I heard the sharp, low intake of breath, the muttered curse. I thanked God I did not have to explain it further. From his association with the brothel, Val knew exactly what to infer.

“Oh, Julia. Little wonder you cannot remember loving him. He must seem a stranger to you now.”

“Yes.” I felt my earrings swing against the silk of my veil. I must have nodded, but I do not remember moving at all. I felt nothing but the pressure of his hand on mine and the light whisper of the earrings brushing the veil. “I thought I knew him, Val. We grew up together, for God’s sake. How could I not know that he preferred boys?”

“Men,” Val corrected. For the first time I looked at him. He met my eyes squarely, to his credit. I doubt many could have under the circumstances.

“Victoria—Cass, said there were boys in the attic.”

He shook his head, his dark hair glossy even in the gloom. Why did he never wear a hat, I wondered inconsequentially.

“They call them that in the Box, but they are men. Young ones, seventeen, eighteen and older. There are no children kept there.”

“Thank God for that,” I said with feeling. “I thought she meant—”

“No. Edward’s preferences might have been unorthodox, but they were not criminal.”

“But they were,” I pointed out quietly. “Sodomy is against the law.”

“We condone Portia’s behavior. Is this so very different?”

He was trying to be fair and evenhanded—probably with an eye to making me feel better about the situation. I did not.

“Portia is in love with Jane,” I hissed at him. “She does not pay strangers for their favors.”

“Does that mean that you would find it more excusable if Edward had loved one person, instead of satisfying himself with prostitutes?”

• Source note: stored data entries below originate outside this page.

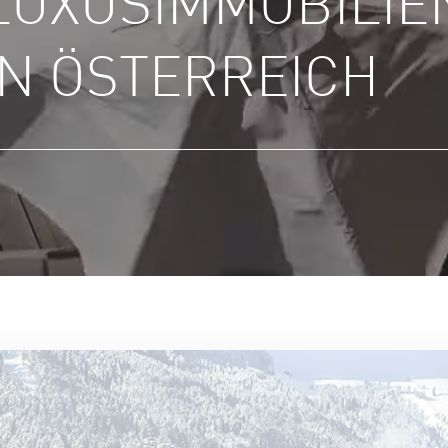
LUXUS­IMMOBILIE
IN ÖSTERREICH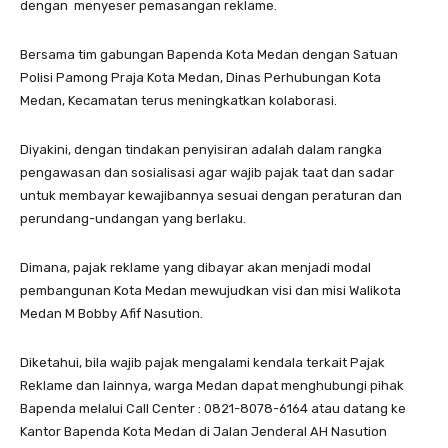
dengan menyeser pemasangan reklame.
Bersama tim gabungan Bapenda Kota Medan dengan Satuan
Polisi Pamong Praja Kota Medan, Dinas Perhubungan Kota
Medan, Kecamatan terus meningkatkan kolaborasi.
Diyakini, dengan tindakan penyisiran adalah dalam rangka
pengawasan dan sosialisasi agar wajib pajak taat dan sadar
untuk membayar kewajibannya sesuai dengan peraturan dan
perundang-undangan yang berlaku.
Dimana, pajak reklame yang dibayar akan menjadi modal
pembangunan Kota Medan mewujudkan visi dan misi Walikota
Medan M Bobby Afif Nasution.
Diketahui, bila wajib pajak mengalami kendala terkait Pajak
Reklame dan lainnya, warga Medan dapat menghubungi pihak
Bapenda melalui Call Center : 0821-8078-6164 atau datang ke
Kantor Bapenda Kota Medan di Jalan Jenderal AH Nasution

I snatched my hand back. My breath was coming quickly, puffing out my veil in little waves. “It is not excusable in any event. He broke his vows to me, vows he never should have made, given his proclivities.”

Val made to speak, but I continued on, ranting him to silence. “A year ago, I buried him, and I was relieved, I confess. His health had grown so poor, and his temper so uncertain, that I had learned to fear him. He even struck his valet on occasion, and once, just once, he raised his hand to me. He did not hit me, but I saw the struggle within him to stay his hand. He had become violent, Val. And every day after that one I wondered, was this the day he would lose that last, desperate bit of control? Was this the day he would beat me or kill me?”

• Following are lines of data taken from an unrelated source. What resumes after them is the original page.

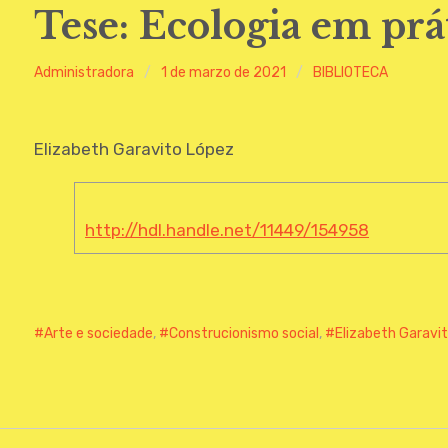
Tese: Ecologia em prát
Administradora
1 de marzo de 2021
BIBLIOTECA
Elizabeth Garavito López
http://hdl.handle.net/11449/154958
Arte e sociedade
,
Construcionismo social
,
Elizabeth Garavi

Val did not try to speak now. He simply sat and listened,
letting the pain pour out of me as poison will from a lanced boil. “By the time he died, I was prepared to let him go. I had mourned the boy I loved because I had already lost him. But at least I had the memory of what he was, what he had been, to console me. But now, when all his sins have come to light, I have not even that small solace. I cannot ever again grieve that he is gone, miss his ways and his smiles, without thinking of the lies and the deceit. Do you not understand, Valerius? Every memory I have of my husband is a lie.”

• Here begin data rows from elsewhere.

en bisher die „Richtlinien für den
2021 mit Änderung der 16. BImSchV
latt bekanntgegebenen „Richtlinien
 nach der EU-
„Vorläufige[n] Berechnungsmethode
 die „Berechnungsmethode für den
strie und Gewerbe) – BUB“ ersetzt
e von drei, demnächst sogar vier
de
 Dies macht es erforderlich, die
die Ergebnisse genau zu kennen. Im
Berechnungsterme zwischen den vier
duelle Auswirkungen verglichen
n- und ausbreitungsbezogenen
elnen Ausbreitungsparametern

I rose, shaking off his protective arm. “Leave me. I will make my own way home.”

“Julia, please. I did not wish to hurt you. I thought only to console, and in my clumsiness I have wounded you. I am truly sorry.”

He was penitent, but not pleading. He had learned pride and he wore the dignity of the Marches like a mantle.

I nodded in acceptance. “This is too raw, yet,” I said by way of explanation.

He enfolded me in his arms, the second time in two days, I marveled. I stepped back, feeling marginally better.

“There is a call I must make now.”

“Shall I come with you?”

I opened my mouth to refuse, then thought better of it.

“Yes. There is someone I should like you to meet.”